◆ WORK INSTRUCTIONS ◆
Using the records below, return exactly the lines from the one containing "right eye: (278, 219)" through the last, and omit pictures.

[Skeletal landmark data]
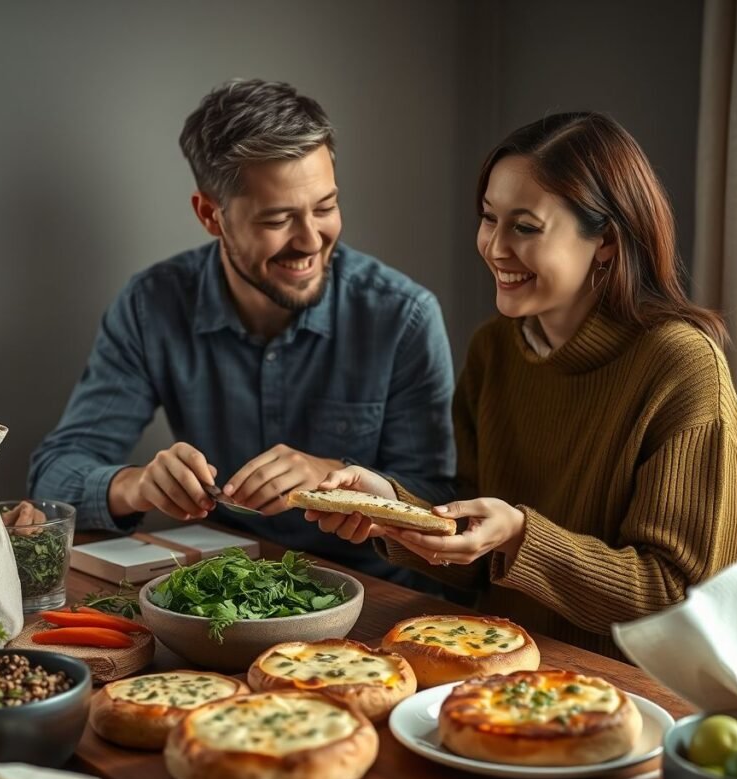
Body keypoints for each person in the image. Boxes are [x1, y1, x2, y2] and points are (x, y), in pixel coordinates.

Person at [305, 112, 737, 659]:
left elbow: (676, 597)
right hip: (497, 660)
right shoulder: (494, 350)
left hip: (630, 690)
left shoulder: (681, 366)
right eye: (489, 218)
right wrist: (392, 508)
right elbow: (478, 559)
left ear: (605, 240)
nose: (494, 247)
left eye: (525, 227)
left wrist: (520, 536)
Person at [29, 79, 455, 586]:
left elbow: (435, 504)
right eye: (278, 219)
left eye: (325, 207)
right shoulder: (152, 305)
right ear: (211, 215)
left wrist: (334, 476)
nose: (310, 240)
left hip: (372, 596)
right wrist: (137, 484)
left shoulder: (403, 316)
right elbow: (53, 475)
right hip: (221, 592)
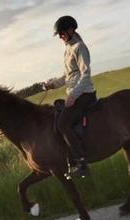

◆ TASK OUTPUT ◆
right eye: (278, 219)
left eye: (325, 207)
right shoulder: (152, 305)
right ear: (211, 215)
left wrist: (334, 476)
nose: (310, 240)
left hip: (372, 596)
right wrist: (137, 484)
left shoulder: (403, 316)
right elbow: (53, 475)
right hip: (221, 592)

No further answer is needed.